Article from Gay N. Lewis Blog. Appearing here by permission.
Five Sisters Must Marry Cousins to Keep Inheritance.
That would have been the headline in the Israel Daily Times, printed during the Wilderness Wanderings. The article would have been written by Moses some forty years after he lead the Jewish nation out of Egypt.
Odd headline, right? Five sisters must marry cousins? Yes, odd, but it's not fake news.
Okay, here's the history. The twelve tribes were promised an inheritance in the new land, and they were now on the border, ready to enter. These five sisters had no husbands and their father had died. Well, guess what? Women couldn't inherit land, animals, money, etc. If anything came to them, it automatically went to their husbands.
These ladies had no men in their lives, so they gathered their skirts together and boldly went to Moses. They asked him why they couldn't have the inheritance. If they received none, there would be no allotment due to their family.
Moses took it to the Lord, and the Lord agreed with the ladies!
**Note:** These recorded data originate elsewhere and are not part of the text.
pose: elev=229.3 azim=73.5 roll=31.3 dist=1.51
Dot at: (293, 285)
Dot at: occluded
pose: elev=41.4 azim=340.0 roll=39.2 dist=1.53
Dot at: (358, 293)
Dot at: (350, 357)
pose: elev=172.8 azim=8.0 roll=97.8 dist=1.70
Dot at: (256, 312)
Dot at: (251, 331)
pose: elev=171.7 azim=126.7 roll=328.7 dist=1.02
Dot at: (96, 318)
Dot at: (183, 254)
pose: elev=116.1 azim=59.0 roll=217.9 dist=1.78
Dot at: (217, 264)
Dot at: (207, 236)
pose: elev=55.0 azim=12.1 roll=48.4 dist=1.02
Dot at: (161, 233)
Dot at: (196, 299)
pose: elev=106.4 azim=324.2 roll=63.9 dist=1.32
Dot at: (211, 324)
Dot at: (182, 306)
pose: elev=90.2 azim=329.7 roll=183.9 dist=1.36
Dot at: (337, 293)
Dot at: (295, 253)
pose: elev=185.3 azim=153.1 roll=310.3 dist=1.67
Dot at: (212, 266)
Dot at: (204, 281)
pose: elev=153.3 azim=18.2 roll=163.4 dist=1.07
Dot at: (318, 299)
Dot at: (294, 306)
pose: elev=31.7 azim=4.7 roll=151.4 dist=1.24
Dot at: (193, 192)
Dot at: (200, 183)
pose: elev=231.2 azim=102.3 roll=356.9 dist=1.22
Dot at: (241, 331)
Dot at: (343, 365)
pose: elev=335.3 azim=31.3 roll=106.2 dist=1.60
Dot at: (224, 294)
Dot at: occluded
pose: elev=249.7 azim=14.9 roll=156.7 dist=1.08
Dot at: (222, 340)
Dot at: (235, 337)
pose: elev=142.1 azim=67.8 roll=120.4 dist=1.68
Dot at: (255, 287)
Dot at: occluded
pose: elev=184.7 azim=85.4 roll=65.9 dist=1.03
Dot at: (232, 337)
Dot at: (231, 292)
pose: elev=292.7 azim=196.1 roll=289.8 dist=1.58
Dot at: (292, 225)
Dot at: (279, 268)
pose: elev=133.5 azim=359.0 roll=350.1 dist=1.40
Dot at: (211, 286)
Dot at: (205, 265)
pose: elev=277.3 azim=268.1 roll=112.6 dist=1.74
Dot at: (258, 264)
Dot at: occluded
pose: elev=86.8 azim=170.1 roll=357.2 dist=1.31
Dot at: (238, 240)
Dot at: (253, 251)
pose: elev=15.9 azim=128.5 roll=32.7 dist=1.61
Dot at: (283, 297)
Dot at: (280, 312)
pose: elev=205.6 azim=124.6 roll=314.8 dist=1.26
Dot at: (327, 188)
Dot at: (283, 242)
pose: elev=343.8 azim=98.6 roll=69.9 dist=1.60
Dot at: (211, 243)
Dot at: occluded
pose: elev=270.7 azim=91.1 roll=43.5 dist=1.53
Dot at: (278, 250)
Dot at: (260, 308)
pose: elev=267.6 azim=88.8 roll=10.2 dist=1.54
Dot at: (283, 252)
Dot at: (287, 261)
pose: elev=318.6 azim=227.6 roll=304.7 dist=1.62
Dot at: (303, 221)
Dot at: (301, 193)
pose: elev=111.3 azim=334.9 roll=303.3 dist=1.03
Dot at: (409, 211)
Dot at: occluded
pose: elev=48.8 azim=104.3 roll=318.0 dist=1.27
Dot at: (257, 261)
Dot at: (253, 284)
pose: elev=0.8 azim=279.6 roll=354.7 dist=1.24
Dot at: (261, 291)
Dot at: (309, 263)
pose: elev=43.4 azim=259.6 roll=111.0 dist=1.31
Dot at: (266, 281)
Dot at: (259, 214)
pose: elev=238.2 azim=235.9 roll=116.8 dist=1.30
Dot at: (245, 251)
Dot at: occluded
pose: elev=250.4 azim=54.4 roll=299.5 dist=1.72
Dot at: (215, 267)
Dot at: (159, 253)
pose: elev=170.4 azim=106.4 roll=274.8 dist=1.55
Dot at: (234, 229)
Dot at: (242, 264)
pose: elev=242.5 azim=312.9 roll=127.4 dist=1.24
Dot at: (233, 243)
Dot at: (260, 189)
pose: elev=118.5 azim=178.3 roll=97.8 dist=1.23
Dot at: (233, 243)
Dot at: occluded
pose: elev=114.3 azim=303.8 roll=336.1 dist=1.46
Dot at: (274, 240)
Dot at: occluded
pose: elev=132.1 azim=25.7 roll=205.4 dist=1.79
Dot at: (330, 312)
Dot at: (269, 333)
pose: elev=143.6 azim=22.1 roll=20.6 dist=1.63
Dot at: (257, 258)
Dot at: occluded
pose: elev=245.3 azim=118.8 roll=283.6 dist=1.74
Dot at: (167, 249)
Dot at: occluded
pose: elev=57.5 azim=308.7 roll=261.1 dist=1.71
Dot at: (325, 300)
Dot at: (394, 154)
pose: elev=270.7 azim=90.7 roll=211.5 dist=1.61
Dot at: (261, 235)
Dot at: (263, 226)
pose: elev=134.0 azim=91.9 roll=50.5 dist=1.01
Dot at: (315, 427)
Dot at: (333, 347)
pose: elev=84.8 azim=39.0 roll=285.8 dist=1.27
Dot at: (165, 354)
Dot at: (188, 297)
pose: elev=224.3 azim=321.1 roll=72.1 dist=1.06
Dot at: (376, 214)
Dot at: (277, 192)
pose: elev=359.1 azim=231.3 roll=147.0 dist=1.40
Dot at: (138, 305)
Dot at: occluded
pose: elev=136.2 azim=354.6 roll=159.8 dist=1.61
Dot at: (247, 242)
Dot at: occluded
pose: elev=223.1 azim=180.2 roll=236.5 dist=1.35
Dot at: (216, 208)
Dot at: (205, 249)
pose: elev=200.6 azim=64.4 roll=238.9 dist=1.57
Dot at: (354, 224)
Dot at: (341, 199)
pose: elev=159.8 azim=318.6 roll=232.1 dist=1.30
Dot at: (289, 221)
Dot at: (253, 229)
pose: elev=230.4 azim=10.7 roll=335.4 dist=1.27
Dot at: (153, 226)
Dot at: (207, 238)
Yay! Chalk one up for women with courage and a sense of fairness.
God told Moses to "give them property as an inheritance among their father's relatives and turn their father's inheritance over to them." Numbers 28:7.
These ladies were descendants of Joseph and were of the tribe of Manesseh, Joseph's son. Now get this. The family heads of the Manesseh clan went to Moses. They had begun to worry. Together, they voiced a legitimate concern. "What if the sisters marry men other than an Israelite? Then their inheritance will be taken away and given to a non-member of the nation." Numbers 36:3.
So Moses made another trek to speak to God. God says the daughters may marry whomever they want as long as they marry withing the tribal clan of the father.
So the ladies married cousins on their father's side, and everyone had a happy ending.
Great story, right?
These noble women obeyed the Lord. I wonder if they had happy marriages? Relatively speaking, of course.